Jenny Zeng, CIO Fixed Income, remarque: «Compte tenu de la divergence entre les marchés obligataires mondiaux, nous privilégions une approche active de la gestion de la duration. Sur les marchés clés tels que les États-Unis, nous préférons les obligations d'État à court terme, car nous anticipons une accentuation de la courbe des taux américains. Au Canada, les titres qui aplatissent la courbe des taux sont intéressants, car l'assouplissement monétaire touche à sa fin. La dette souveraine des marchés émergents, en particulier celle du Brésil, du Pérou et de l'Afrique du Sud, offre des rendements réels intéressants. En matière de crédit investment grade, nous privilégions les segments les plus seniors de la structure du capital, en préférant les valeurs financières et les services aux industries cycliques. Les obligations high yield nécessitent une approche sélective et diversifiée, avec des opportunités dans les entreprises des marchés émergents et les obligations high yield asiatiques».

Multi-Asset

Gregor MA Hirt, CIO Multi Asset, déclare: «Nous sommes optimistes à l'égard des actifs risqués malgré la récente volatilité des marchés. Les actions sont notre classe d'actifs préférée, soutenues par des bénéfices résilients tirés par l'IA. En matière obligataire, nous sommes très optimistes sur les steepeners et modérément positifs sur la duration.

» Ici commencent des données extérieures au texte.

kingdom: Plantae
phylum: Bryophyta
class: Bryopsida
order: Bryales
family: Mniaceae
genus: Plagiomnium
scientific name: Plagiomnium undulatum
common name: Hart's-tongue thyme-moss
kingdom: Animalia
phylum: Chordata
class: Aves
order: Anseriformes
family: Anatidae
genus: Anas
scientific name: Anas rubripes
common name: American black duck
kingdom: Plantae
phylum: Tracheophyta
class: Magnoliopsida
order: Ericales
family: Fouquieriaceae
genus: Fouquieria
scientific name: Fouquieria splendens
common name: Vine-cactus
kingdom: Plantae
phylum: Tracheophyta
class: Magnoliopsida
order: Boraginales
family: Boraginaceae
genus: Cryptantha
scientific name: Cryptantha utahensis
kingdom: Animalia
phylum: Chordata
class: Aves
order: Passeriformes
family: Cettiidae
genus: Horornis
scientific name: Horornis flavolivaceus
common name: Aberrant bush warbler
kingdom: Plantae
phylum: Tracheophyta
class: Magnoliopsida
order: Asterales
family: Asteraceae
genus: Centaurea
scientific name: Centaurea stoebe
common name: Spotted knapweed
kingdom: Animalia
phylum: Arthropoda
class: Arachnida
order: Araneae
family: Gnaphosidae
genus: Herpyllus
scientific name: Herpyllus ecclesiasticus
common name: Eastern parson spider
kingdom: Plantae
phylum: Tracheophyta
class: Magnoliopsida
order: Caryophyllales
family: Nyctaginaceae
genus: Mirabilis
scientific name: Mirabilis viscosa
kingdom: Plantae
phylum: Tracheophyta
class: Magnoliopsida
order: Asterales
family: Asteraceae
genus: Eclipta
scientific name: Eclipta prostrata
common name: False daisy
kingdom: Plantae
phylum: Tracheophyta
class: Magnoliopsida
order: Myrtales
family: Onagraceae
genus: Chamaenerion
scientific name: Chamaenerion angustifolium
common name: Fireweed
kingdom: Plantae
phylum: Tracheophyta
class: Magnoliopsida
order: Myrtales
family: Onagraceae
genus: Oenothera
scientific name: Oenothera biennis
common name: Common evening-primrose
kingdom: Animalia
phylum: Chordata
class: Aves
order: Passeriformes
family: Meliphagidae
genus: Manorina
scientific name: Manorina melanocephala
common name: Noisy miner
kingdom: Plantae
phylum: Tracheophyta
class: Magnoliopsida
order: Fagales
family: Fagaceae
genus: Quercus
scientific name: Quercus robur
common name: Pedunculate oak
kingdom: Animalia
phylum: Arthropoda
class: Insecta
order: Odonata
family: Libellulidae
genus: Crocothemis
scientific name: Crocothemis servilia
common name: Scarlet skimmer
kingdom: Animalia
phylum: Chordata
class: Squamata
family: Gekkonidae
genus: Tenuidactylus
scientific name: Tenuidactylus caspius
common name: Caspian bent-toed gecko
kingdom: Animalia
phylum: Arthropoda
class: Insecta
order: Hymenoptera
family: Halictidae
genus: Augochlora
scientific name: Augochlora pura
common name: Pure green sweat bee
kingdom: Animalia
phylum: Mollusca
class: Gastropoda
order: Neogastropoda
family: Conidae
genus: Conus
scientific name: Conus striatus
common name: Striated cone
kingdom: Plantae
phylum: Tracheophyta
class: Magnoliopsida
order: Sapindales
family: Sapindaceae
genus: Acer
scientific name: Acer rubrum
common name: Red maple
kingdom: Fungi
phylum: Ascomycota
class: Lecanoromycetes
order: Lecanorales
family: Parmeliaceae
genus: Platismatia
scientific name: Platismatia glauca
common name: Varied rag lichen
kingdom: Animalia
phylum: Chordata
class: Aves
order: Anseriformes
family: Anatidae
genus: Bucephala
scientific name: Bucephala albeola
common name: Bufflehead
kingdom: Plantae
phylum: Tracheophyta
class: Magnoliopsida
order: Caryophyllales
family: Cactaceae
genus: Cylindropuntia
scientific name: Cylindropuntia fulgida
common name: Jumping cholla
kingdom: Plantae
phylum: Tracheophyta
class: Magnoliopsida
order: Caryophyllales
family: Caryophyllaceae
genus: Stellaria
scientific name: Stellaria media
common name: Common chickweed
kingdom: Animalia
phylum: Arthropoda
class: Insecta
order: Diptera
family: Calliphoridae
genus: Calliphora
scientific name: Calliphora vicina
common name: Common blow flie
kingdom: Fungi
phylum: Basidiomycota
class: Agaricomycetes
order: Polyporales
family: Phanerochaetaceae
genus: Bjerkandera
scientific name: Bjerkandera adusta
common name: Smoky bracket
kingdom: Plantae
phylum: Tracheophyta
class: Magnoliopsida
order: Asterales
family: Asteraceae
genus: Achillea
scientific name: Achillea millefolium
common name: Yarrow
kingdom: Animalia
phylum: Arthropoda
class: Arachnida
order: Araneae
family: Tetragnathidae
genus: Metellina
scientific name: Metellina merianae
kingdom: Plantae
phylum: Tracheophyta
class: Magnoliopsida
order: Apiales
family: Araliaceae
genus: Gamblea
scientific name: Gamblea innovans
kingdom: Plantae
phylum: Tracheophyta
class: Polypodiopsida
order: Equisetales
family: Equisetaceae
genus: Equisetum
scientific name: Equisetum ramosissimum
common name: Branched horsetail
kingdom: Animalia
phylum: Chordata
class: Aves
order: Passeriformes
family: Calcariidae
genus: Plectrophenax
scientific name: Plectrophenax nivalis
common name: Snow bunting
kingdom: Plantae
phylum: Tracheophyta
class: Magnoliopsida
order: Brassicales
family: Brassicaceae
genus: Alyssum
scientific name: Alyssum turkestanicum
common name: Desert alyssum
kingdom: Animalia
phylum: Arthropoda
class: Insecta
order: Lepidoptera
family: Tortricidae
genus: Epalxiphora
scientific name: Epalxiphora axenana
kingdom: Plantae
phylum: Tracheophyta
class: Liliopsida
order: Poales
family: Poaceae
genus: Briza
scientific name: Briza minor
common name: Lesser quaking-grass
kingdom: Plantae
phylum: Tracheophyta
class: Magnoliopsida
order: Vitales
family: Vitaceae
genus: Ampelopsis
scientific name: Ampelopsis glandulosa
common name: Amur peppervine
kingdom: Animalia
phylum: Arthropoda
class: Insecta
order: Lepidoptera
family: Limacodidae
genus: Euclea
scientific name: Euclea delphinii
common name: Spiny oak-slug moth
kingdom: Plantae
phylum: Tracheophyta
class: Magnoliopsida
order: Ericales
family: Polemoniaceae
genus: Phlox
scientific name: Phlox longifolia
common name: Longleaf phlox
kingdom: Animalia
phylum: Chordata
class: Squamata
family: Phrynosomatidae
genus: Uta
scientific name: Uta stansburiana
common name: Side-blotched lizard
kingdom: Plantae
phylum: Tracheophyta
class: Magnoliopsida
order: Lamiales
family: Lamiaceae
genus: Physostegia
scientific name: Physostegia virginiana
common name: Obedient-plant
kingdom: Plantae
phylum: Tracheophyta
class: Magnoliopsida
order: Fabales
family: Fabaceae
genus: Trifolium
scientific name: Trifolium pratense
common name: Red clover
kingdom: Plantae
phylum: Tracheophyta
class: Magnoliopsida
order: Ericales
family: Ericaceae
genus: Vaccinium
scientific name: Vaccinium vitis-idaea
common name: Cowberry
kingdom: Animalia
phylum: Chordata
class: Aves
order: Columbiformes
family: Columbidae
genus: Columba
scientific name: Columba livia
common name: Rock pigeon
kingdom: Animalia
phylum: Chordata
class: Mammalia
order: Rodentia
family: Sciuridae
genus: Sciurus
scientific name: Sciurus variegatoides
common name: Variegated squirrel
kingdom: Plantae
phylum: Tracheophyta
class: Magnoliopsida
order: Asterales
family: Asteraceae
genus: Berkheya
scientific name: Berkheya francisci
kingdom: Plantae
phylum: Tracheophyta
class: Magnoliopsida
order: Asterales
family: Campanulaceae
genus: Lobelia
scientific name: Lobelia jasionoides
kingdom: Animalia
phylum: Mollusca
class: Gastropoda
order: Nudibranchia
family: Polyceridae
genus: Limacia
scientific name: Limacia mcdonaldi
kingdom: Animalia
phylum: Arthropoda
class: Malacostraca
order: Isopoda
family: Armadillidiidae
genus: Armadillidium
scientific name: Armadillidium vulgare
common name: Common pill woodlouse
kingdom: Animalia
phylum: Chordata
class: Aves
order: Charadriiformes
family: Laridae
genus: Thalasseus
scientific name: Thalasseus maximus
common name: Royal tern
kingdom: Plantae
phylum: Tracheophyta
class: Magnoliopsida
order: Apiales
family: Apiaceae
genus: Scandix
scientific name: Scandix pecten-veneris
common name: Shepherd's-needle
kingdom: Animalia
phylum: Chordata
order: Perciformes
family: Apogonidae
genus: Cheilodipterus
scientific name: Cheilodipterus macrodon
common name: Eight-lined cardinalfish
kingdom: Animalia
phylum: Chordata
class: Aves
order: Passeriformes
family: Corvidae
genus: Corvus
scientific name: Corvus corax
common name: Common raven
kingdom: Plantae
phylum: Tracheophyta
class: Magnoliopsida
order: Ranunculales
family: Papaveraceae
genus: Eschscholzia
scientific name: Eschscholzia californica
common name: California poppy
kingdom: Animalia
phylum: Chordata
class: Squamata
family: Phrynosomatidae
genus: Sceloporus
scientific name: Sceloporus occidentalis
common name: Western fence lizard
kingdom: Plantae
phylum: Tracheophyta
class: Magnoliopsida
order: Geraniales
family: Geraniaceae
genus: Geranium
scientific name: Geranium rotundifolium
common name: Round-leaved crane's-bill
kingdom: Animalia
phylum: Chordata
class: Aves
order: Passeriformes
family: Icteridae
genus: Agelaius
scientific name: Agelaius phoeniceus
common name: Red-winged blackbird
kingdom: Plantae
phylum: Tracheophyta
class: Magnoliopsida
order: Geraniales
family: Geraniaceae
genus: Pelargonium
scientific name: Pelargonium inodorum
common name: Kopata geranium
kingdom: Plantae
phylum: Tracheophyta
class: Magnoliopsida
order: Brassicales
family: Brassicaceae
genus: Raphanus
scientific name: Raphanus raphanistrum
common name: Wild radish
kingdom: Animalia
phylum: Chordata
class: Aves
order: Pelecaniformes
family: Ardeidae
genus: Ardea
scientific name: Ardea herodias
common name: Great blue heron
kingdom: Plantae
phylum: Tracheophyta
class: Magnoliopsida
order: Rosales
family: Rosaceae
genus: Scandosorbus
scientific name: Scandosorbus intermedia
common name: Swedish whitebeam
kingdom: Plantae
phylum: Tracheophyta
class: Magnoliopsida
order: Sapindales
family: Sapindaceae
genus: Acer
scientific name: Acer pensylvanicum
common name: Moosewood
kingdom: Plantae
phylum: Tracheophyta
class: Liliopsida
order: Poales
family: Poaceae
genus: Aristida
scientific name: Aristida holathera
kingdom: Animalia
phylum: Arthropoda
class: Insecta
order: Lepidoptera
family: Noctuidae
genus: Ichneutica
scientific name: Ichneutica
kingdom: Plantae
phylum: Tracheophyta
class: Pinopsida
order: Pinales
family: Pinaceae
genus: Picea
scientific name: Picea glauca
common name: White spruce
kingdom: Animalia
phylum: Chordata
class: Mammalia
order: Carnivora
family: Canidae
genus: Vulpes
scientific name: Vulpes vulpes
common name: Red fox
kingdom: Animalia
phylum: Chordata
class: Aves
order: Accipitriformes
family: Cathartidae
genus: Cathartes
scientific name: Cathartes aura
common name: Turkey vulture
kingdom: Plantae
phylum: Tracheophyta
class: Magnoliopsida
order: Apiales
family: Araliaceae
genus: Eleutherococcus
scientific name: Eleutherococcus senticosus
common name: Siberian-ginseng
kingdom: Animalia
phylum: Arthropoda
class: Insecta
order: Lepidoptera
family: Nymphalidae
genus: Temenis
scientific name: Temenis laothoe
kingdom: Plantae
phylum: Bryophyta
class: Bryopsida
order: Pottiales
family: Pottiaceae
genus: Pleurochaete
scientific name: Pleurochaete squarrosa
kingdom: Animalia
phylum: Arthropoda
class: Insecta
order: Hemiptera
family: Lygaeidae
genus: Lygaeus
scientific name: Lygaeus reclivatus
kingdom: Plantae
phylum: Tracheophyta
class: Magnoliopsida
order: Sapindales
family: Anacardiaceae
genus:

Les obligations des marchés émergents restent une conviction fondamentale en raison de leur rendement attractif et de leur résilience, et complètent les crédits de haute qualité de nos portefeuilles. L'or reste une conviction à long terme, soutenu par la demande des banques centrales, tandis que les perspectives du cuivre ont été revues à la hausse en raison de la demande croissante et de l'offre limitée.»